OAKLAND, Calif. (CN) – The Department of Labor cannot withhold reports from a journalist with the Center for Investigative Reporting on the race and gender makeup of companies that contract with the federal government, a federal judge in California ruled Tuesday.
Will Evans, a reporter who writes about workplace conditions for the CIR’s news site Reveal, requested federal contractors’ diversity data in January 2018. Known as EEO-1 reports, they contain information on employee gender, race/ethnicity and job positions and are required filings for companies with 50 or more employees who contract with the government.
These reports help the labor department’s compliance arm ensure that contractors abide by an executive order prohibiting workplace discrimination.
The Department of Labor had turned over the requested reports for the previous year after a lawsuit filed by the Center for Investigative Reporting.
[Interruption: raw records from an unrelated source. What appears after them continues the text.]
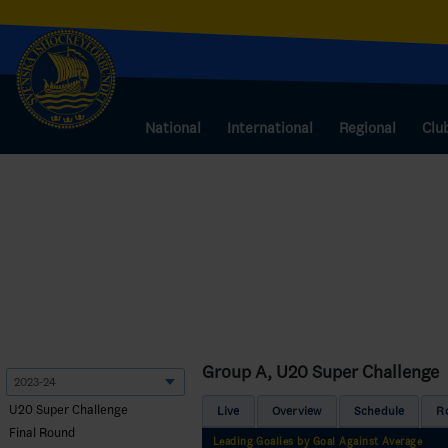
National
International
Regional
Clu
Group A, U20 Super Challenge
U20 Super Challenge
Live
Overview
Schedule
R
Final Round
Leading Goalies by Goal Against Average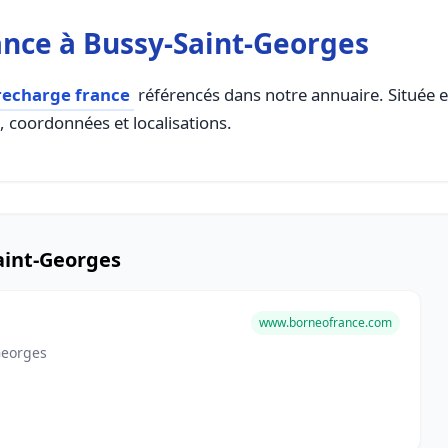
nce à Bussy-Saint-Georges
recharge france
référencés dans notre annuaire. Située en
s, coordonnées et localisations.
aint-Georges
www.borneofrance.com
Georges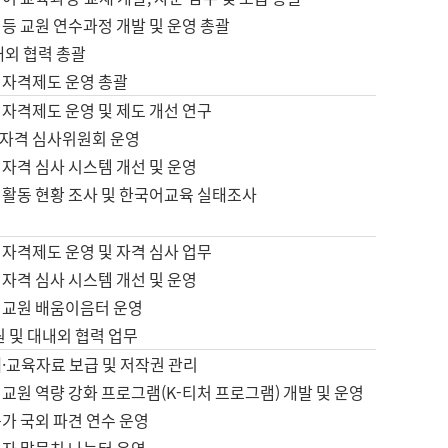
등 교원 연수과정 개발 및 운영 총괄
내외 협력 총괄
 자격제도 운영 총괄
 자격제도 운영 및 제도 개선 연구
자격 심사위원회 운영
자격 심사 시스템 개선 및 운영
 활동 현황 조사 및 한국어교육 실태조사
 자격제도 운영 및 자격 심사 업무
자격 심사 시스템 개선 및 운영
어교원 배움이음터 운영
원 및 대내외 협력 업무
·교육자료 보급 및 저작권 관리
교원 역량 강화 프로그램(K-티처 프로그램) 개발 및 운영
가 국외 파견 연수 운영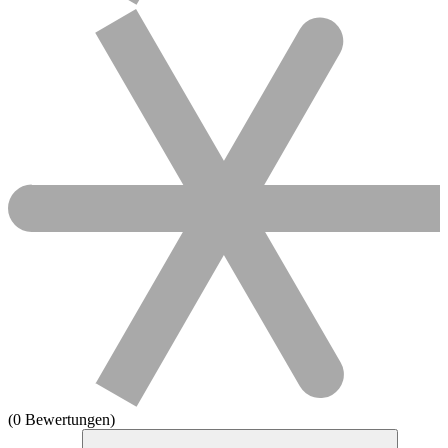
(0 Bewertungen)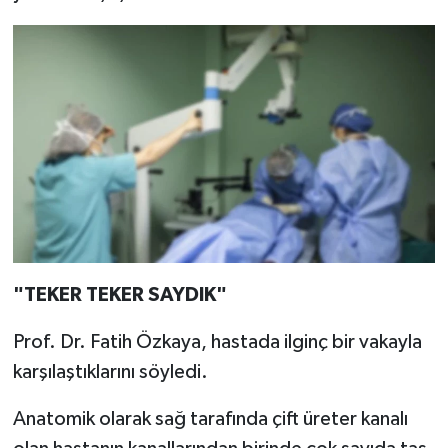
"TEKER TEKER SAYDIK"
Prof. Dr. Fatih Özkaya, hastada ilginç bir vakayla
karşılaştıklarını söyledi.
Anatomik olarak sağ tarafında çift üreter kanalı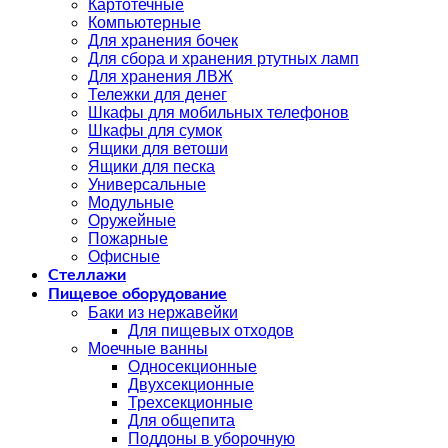
Картотечные
Компьютерные
Для хранения бочек
Для сбора и хранения ртутных ламп
Для хранения ЛВЖ
Тележки для денег
Шкафы для мобильных телефонов
Шкафы для сумок
Ящики для ветоши
Ящики для песка
Универсальные
Модульные
Оружейные
Пожарные
Офисные
Стеллажи
Пищевое оборудование
Баки из нержавейки
Для пищевых отходов
Моечные ванны
Односекционные
Двухсекционные
Трехсекционные
Для общепита
Поддоны в уборочную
But in response to Evans’ identical request in 2018, it informed the nonprofit news organization that it was invoking Exemption 4 of the Freedom of Information Act, which protects business records containing trade secrets and commercial information as confidential.
Then in February 2019, the Department of Labor’s compliance office said it would hold off on responding to the FOIA request as it awaited the Supreme Court’s decision in Food Marketing Institute v. Argus Leader Media, a case in which a South Dakota newspaper sought information from the U.S. Department of Agriculture about participants in the Supplemental Nutrition Assistance Program (SNAP).
Written by Justice Neil Gorsuch, the Argus Leader decision held that “information communicated to another remains confidential whenever it is customarily kept private, or at least closely held, by the person imparting it.”
The Department of Labor refused to turn over the reports, citing Argus Leader.
Evans and the Center for Investigative Reporting sued on April 9, 2019. While some companies ended up disclosing their information, Evans was still waiting on EEO-1 reports from Xilinx, Applied Materials, Equinix, Gilead Sciences, Synopsys, Docusign, Agilent Technologies, Box, Oracle, and Fitbit.
On Tuesday, U.S. District Judge Kandis Westmore denied the government summary judgment, finding the requested reports do not contain commercial or financial information protected by FOIA’s Exemption 4.
In her ruling, Westmore considered objections from several of the companies that the reports would reveal sensitive information about strategy and recruiting, creating “substantial competitive harm.” Westmore disagreed.
“The court finds the claim that the EEO-1 reports would make it easier for competitors to lure away talent to be dubious, since the job categories are so general,” she said in her ruling.
Because she didn’t find the information to be of a commercial nature, Westmore said the Supreme Court’s ruling in Argus Leader does not apply. And even if the information were exempt as confidential, Westmore said the government failed to show how releasing the documents would cause any “foreseeable harm.”
“The decision Judge Westmore issued was terrific for press freedom on multiple fronts. I think it was a very well-reasoned opinion,” said Victoria Baranetsky, general counsel of the Center for Investigative Reporting, in a phone interview late Wednesday.
“The records were not commercial, they were not confidential, and moreover, they did not meet the foreseeable harm test,” she added, noting that the latter was introduced by the FOIA Improvement Act of 2016.
Baranetsky said she believes this is the first case involving FOIA Exemption 4 where the judge ruled that the government failed to meet the foreseeable harm standard.
“Argus Leader dismantled the harm requirement in Exemption 4 cases but here the judge ruled it’s absolutely still relevant,” she said.
The Department of Labor declined to comment on the ruling.